The apartment complex was notified and began an environmental assessment, then hired a water contractor in February.

Kline said BRC Properties, which runs the complex for low-income seniors, added backflow preventers and other improvements to the water system, then sampled the water in several areas.

"Tests came back positive last week in the potable water system and the same day, another case of Legionnaires' was reported among the residents," Kline said May 9.

She said BRC has been "very responsive and has done everything we asked."

BRC property manager Russ Mathias told residents in a May 5 letter, "We are working closely with Franklin County Public Health and Solid Blend Water Management Solutions to remediate Legionella from our water supply."

The residents met with Mathias and officials from Franklin County Public Health on May 8 to discuss the water restrictions.

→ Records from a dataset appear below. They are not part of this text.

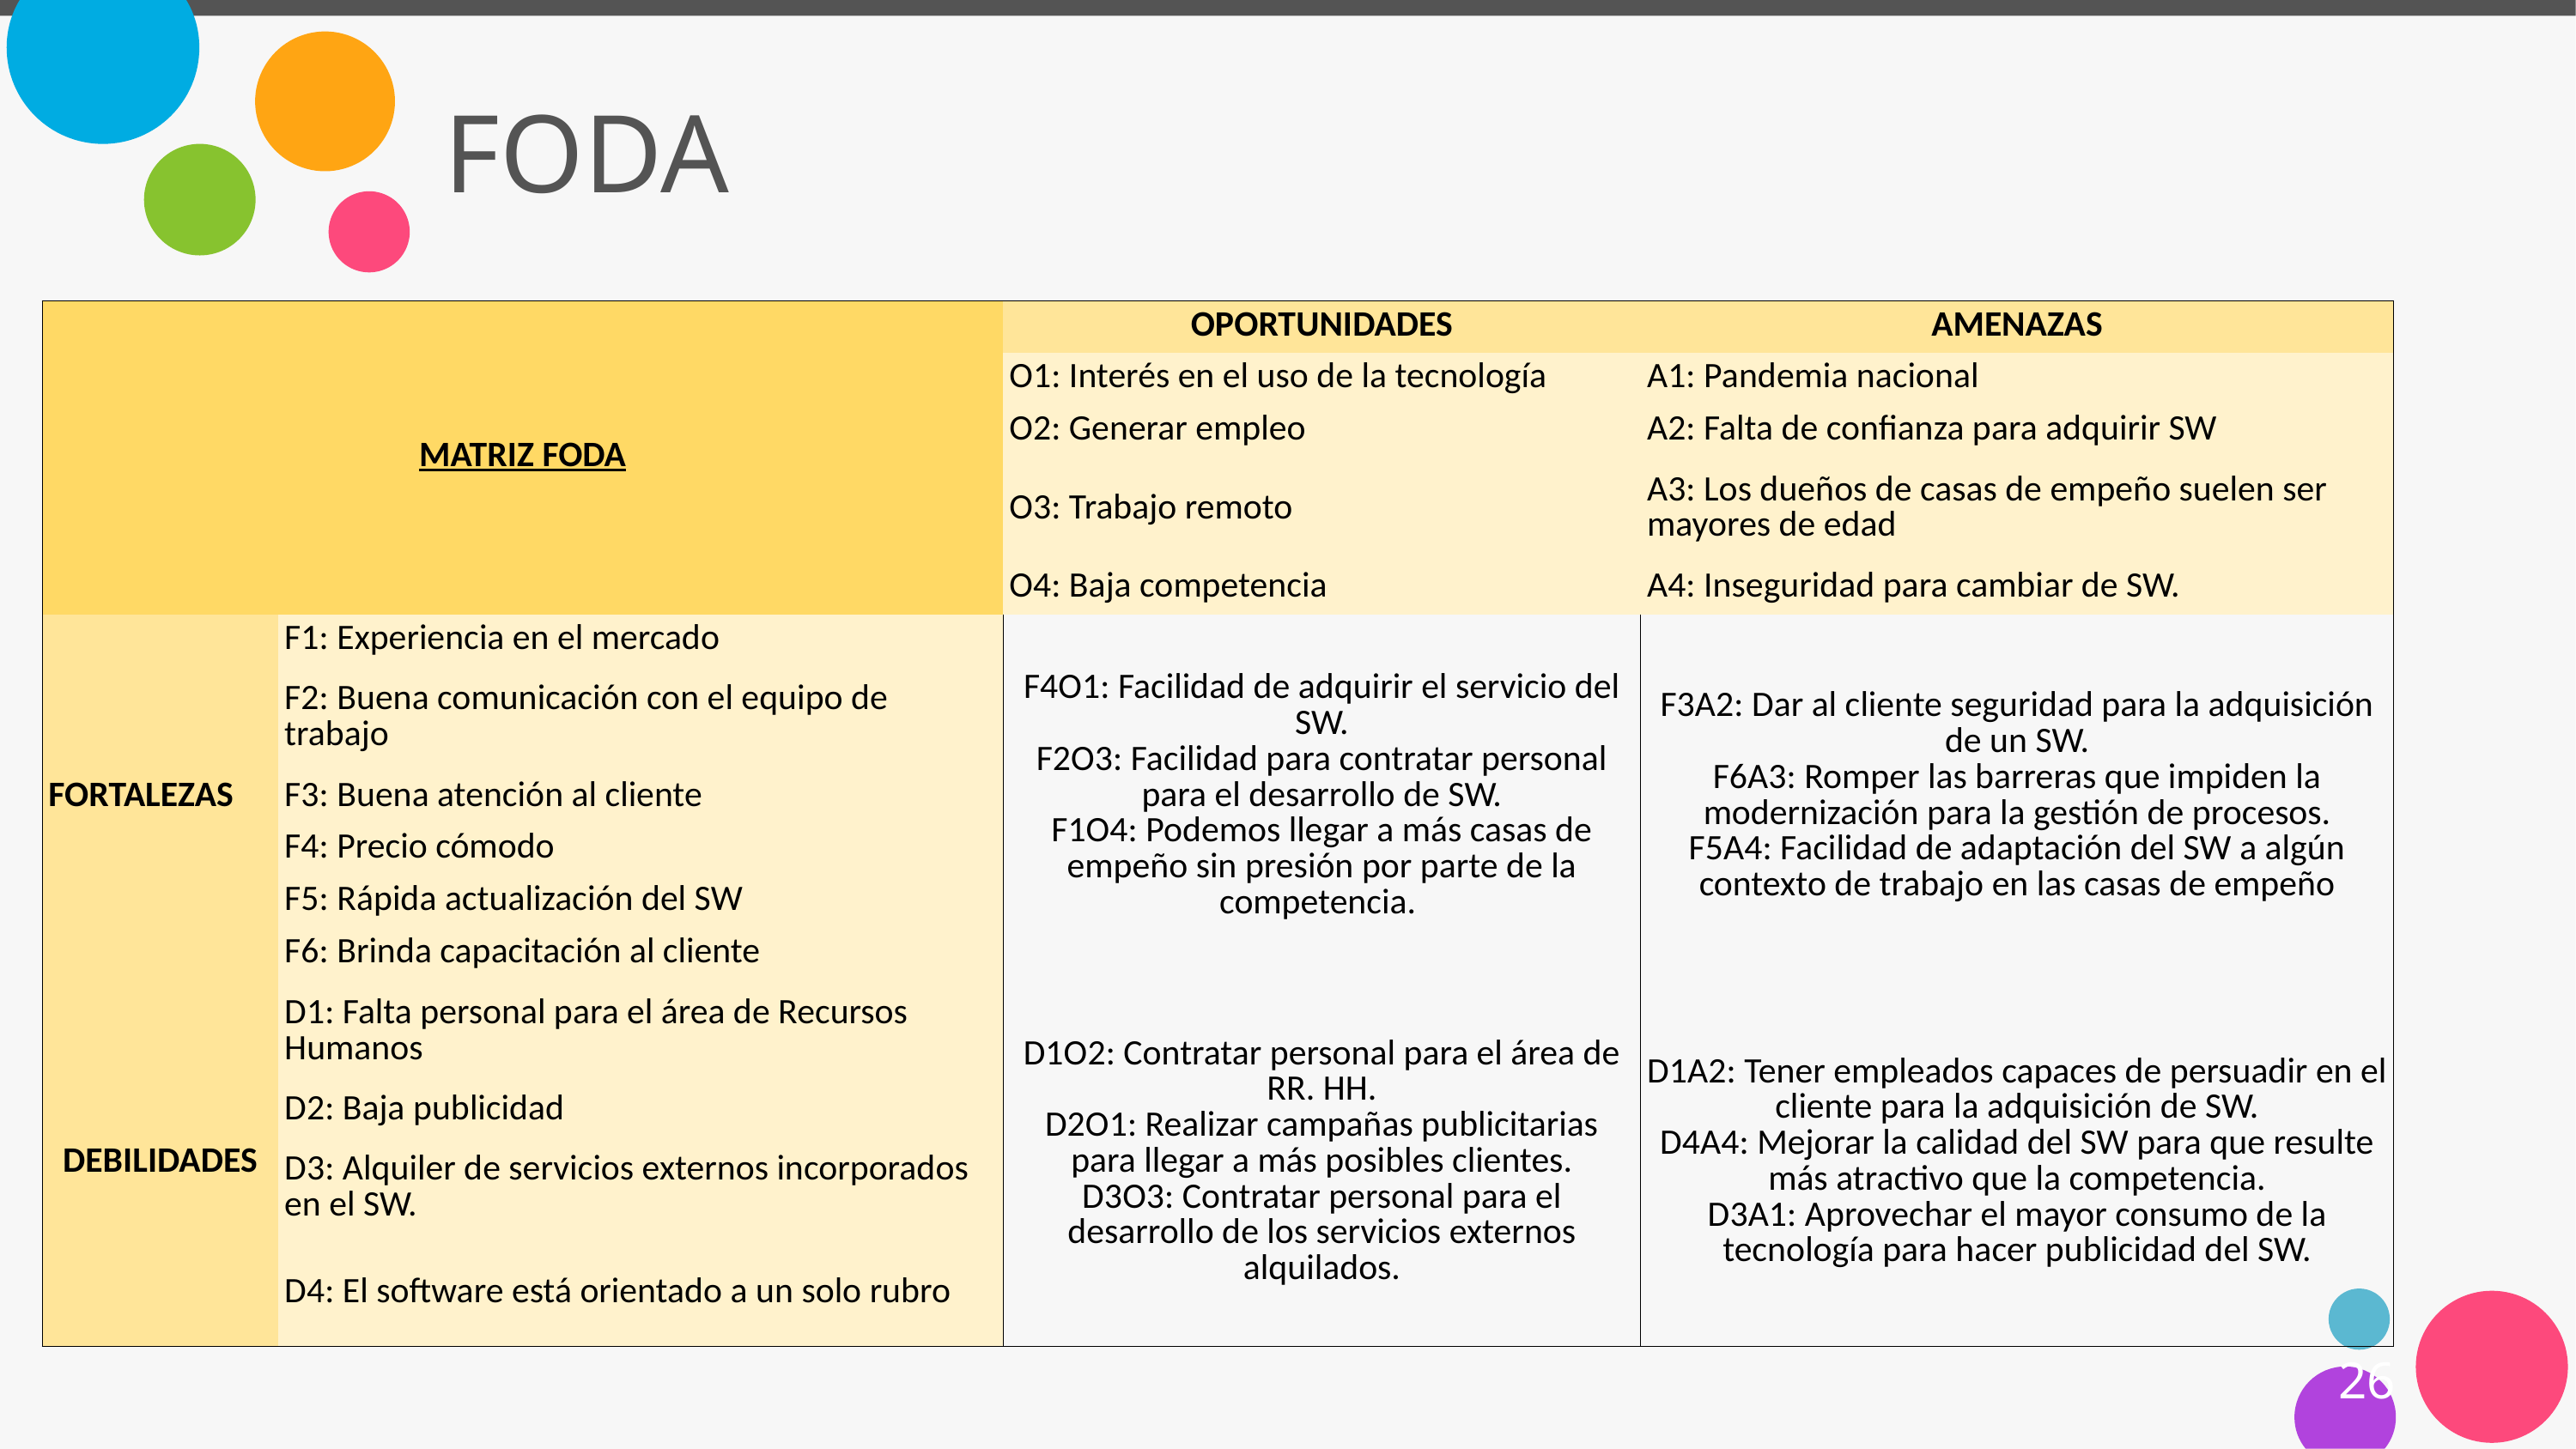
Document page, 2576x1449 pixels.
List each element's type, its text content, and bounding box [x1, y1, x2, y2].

table_cell DEBILIDADES [43, 980, 278, 1346]
table_cell F5: Rápida actualización del SW [278, 876, 1003, 928]
table_cell D2: Baja publicidad [278, 1085, 1003, 1137]
table_cell D1A2: Tener empleados capaces de persuadir en el cliente para la adquisición de SW. D4A4: Mejorar la calidad del SW para que resulte más atractivo que la competencia. D3A1: Aprovechar el mayor consumo de la tecnología para hacer publicidad del SW. [1641, 980, 2393, 1346]
table_header OPORTUNIDADES [1003, 301, 1641, 353]
table_cell O2: Generar empleo [1003, 405, 1641, 458]
table_header MATRIZ FODA [43, 301, 1003, 615]
table_cell O1: Interés en el uso de la tecnología [1003, 353, 1641, 405]
table_cell A1: Pandemia nacional [1641, 353, 2393, 405]
table_cell D3: Alquiler de servicios externos incorporados en el SW. [278, 1137, 1003, 1241]
table_cell A3: Los dueños de casas de empeño suelen ser mayores de edad [1641, 458, 2393, 562]
table_cell F2: Buena comunicación con el equipo de trabajo [278, 667, 1003, 771]
table_cell O4: Baja competencia [1003, 562, 1641, 615]
table_cell F4: Precio cómodo [278, 823, 1003, 876]
table_header AMENAZAS [1641, 301, 2393, 353]
table_cell A2: Falta de confianza para adquirir SW [1641, 405, 2393, 458]
table_cell O3: Trabajo remoto [1003, 458, 1641, 562]
table_cell D1O2: Contratar personal para el área de RR. HH. D2O1: Realizar campañas publicitarias para llegar a más posibles clientes. D3O3: Contratar personal para el desarrollo de los servicios externos alquilados. [1004, 980, 1640, 1346]
table_cell F3: Buena atención al cliente [278, 771, 1003, 823]
table_cell F3A2: Dar al cliente seguridad para la adquisición de un SW. F6A3: Romper las barreras que impiden la modernización para la gestión de procesos. F5A4: Facilidad de adaptación del SW a algún contexto de trabajo en las casas de empeño [1641, 615, 2393, 980]
table_cell FORTALEZAS [43, 615, 278, 980]
table_cell F6: Brinda capacitación al cliente [278, 928, 1003, 980]
table_cell D1: Falta personal para el área de Recursos Humanos [278, 980, 1003, 1085]
table_cell A4: Inseguridad para cambiar de SW. [1641, 562, 2393, 615]
table_cell F4O1: Facilidad de adquirir el servicio del SW. F2O3: Facilidad para contratar personal para el desarrollo de SW. F1O4: Podemos llegar a más casas de empeño sin presión por parte de la competencia. [1004, 615, 1640, 980]
slide_number 26 [1819, 1346, 2415, 1420]
title FODA [425, 89, 2576, 406]
table_cell F1: Experiencia en el mercado [278, 615, 1003, 667]
table_cell D4: El software está orientado a un solo rubro [278, 1241, 1003, 1346]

Measures to eradicate the bacteria included hyper-chlorination of the water system by a specialized contractor and changes to faucets and showerheads.

Letters were sent to residents May 5 restricting the use of water. In addition to not being able to use the showers, residents are drinking bottled water and limiting all water use. Residents can flush toilets and wash their hands at faucets, but have been cautioned to "try not to splash" the water.

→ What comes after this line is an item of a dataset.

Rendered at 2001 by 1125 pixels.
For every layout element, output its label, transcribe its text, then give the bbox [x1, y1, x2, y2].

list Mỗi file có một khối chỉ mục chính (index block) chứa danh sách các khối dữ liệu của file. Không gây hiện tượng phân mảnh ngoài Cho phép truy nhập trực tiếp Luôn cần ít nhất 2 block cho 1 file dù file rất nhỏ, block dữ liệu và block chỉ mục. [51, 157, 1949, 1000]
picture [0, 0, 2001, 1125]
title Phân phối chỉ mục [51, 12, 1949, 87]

"Legionnaires' is a respiratory illness, which is transmitted when you breathe in small droplets of water that have the bacteria," Kline said. "Showering is one way to get it into your lungs and it can more easily affect the older population or someone with respiratory issues."

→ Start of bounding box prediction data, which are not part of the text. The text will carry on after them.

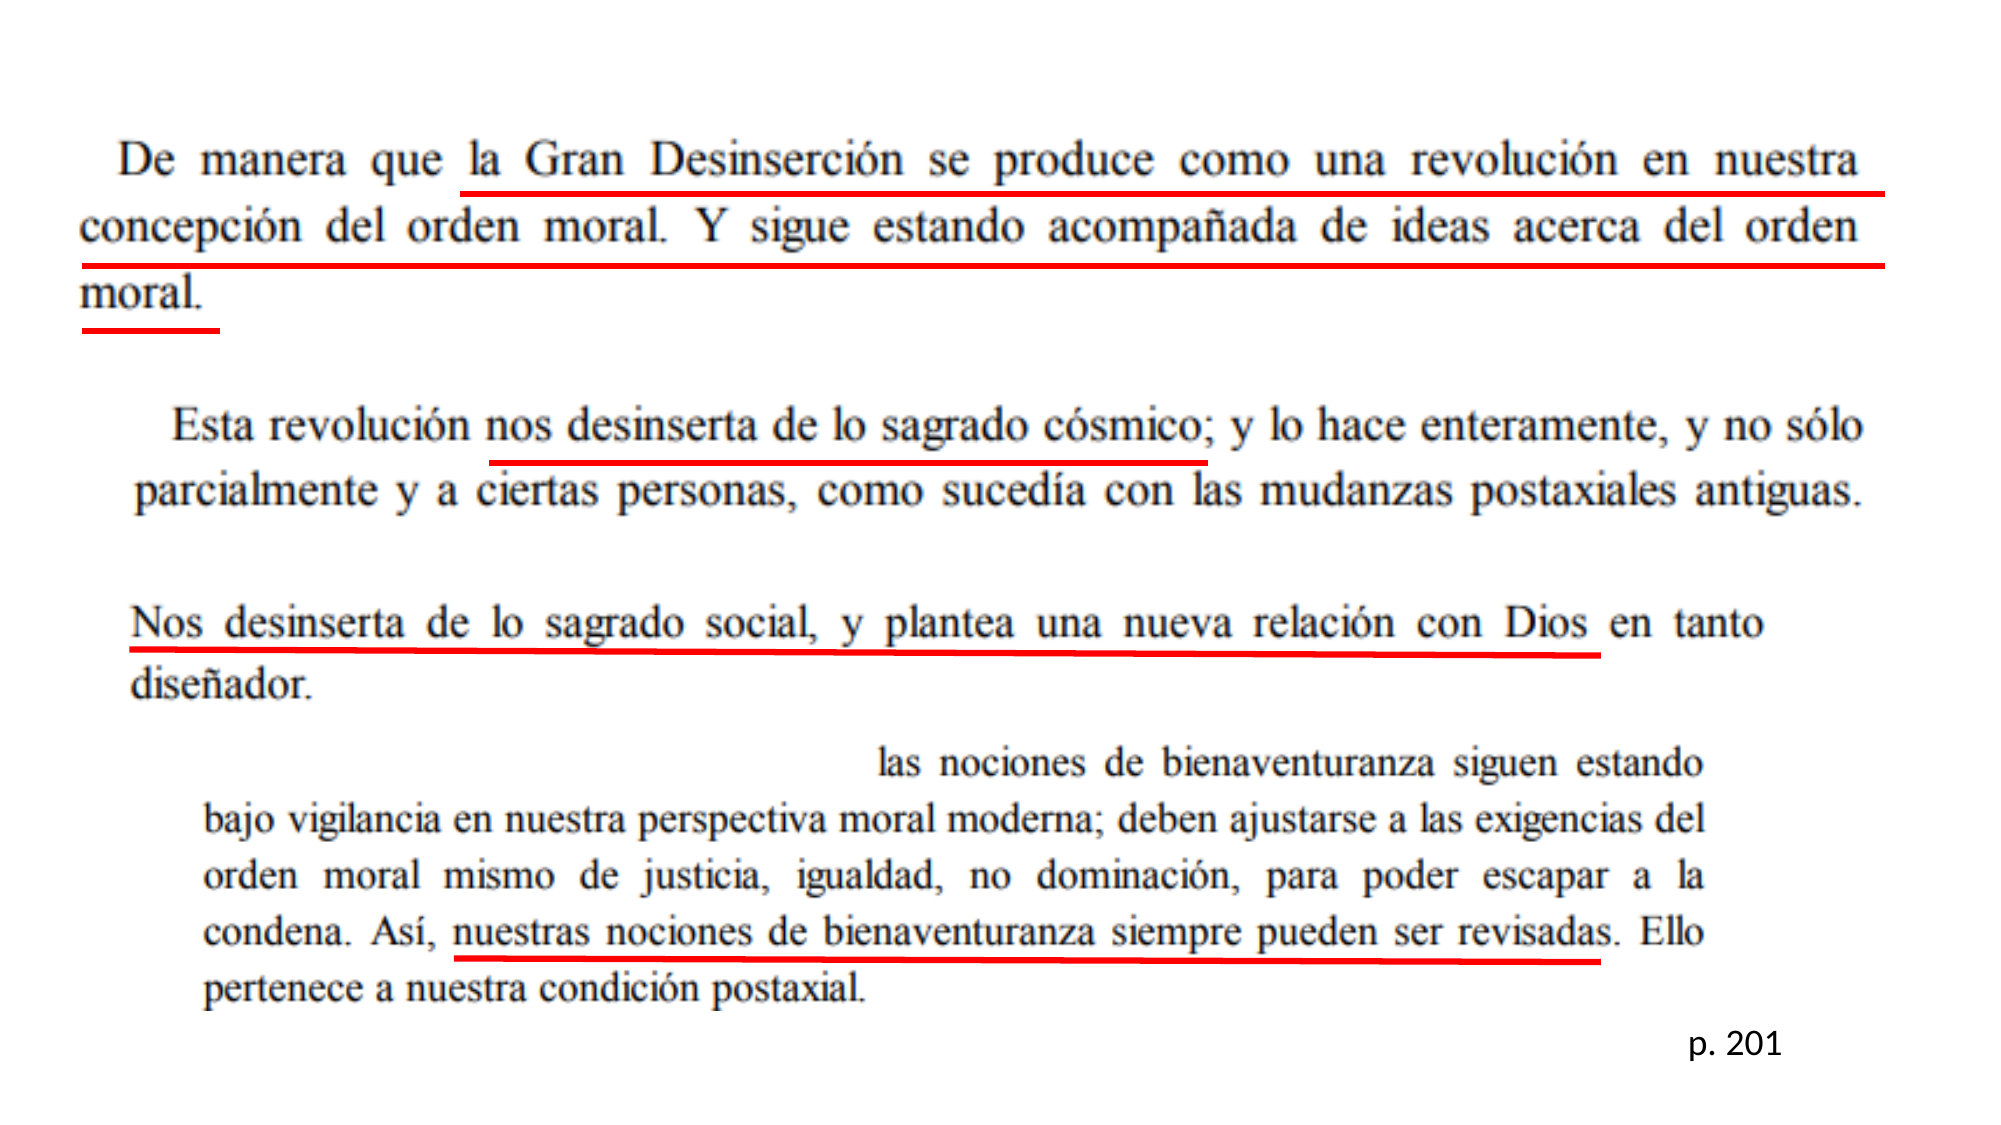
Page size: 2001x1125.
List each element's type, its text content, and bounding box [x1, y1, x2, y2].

picture [179, 734, 1723, 1011]
picture [108, 403, 1886, 522]
picture [56, 134, 1886, 331]
picture [109, 594, 1793, 717]
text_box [453, 958, 1601, 963]
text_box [129, 649, 1601, 656]
text_box p. 201 [1673, 1010, 1930, 1070]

She said the outbreak of the disease at Seton Square was minimal compared to what struck a Reynoldsburg retirement community in 2013. Six residents died during that outbreak at the Wesley Ridge Retirement Community in July 2013 and the disease affected 36 people.

"That one may have been caused by the cooling tower, where chlorine levels were not staying high enough to kill the bacteria," Kline said. "Cooling towers tend to spew out vapors."

The five people affected by the disease at Seton Square were two men and three women ranging in age from 55 to 83.

Kline said Legionella bacteria was confined to the Seton Square water system and is not in the city's water supply.

"The city of Reynoldsburg gets water from the city of Columbus and they are required to continually test chlorine levels," she said. "Something is allowing the chlorine levels to break down within the Seton Square water system."

She said water restrictions would continue at the apartment complex until testing produces several negative results.